** Opening SOURCE MATERIAL block **

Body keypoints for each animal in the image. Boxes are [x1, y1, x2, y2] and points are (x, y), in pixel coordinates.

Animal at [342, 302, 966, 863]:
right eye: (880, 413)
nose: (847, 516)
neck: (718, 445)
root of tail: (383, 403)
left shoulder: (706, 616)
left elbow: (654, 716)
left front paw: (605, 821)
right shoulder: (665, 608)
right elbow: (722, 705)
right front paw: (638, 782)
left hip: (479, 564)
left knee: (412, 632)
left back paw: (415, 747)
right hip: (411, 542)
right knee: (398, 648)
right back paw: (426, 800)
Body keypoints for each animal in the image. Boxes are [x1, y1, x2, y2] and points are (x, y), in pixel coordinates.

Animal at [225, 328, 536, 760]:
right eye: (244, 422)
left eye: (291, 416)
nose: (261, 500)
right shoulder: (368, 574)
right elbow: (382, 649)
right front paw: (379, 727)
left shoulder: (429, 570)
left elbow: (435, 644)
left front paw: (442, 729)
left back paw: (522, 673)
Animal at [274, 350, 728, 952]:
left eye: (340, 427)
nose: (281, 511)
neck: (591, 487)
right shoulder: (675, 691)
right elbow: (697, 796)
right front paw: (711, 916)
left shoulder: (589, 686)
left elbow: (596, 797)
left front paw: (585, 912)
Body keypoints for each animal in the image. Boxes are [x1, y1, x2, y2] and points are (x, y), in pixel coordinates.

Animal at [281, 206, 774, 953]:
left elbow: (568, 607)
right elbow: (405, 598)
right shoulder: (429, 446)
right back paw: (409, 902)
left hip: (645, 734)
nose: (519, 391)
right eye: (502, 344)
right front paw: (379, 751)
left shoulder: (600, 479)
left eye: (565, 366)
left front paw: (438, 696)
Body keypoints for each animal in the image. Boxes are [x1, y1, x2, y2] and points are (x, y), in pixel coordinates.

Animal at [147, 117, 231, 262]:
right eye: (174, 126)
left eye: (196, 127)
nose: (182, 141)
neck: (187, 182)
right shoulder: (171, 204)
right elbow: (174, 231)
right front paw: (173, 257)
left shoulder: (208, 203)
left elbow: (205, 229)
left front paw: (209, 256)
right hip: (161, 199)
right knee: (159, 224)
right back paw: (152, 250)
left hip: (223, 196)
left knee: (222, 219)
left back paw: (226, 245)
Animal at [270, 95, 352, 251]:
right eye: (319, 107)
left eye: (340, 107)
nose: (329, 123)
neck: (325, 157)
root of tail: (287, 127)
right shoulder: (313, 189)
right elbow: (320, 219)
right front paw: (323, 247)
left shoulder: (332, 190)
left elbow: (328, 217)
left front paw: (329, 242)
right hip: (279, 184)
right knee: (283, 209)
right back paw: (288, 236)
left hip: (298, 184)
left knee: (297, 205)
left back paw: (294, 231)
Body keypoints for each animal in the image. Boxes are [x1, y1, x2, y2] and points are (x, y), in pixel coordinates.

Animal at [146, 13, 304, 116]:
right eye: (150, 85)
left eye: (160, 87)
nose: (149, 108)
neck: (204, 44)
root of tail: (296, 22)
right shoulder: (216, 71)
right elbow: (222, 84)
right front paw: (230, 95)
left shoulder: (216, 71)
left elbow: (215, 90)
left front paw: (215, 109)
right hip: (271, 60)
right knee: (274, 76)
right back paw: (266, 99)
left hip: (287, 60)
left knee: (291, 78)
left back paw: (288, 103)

** Closing SOURCE MATERIAL block **

EXERCISE DETAILS:
Reprint exactly the lines above that start at the one with "left eye: (291, 416)" and end at the one with "left front paw: (585, 912)", keeping both and adding none.

SOLUTION BELOW:
left eye: (291, 416)
nose: (261, 500)
right shoulder: (368, 574)
right elbow: (382, 649)
right front paw: (379, 727)
left shoulder: (429, 570)
left elbow: (435, 644)
left front paw: (442, 729)
left back paw: (522, 673)
Animal at [274, 350, 728, 952]:
left eye: (340, 427)
nose: (281, 511)
neck: (591, 487)
right shoulder: (675, 691)
right elbow: (697, 796)
right front paw: (711, 916)
left shoulder: (589, 686)
left elbow: (596, 797)
left front paw: (585, 912)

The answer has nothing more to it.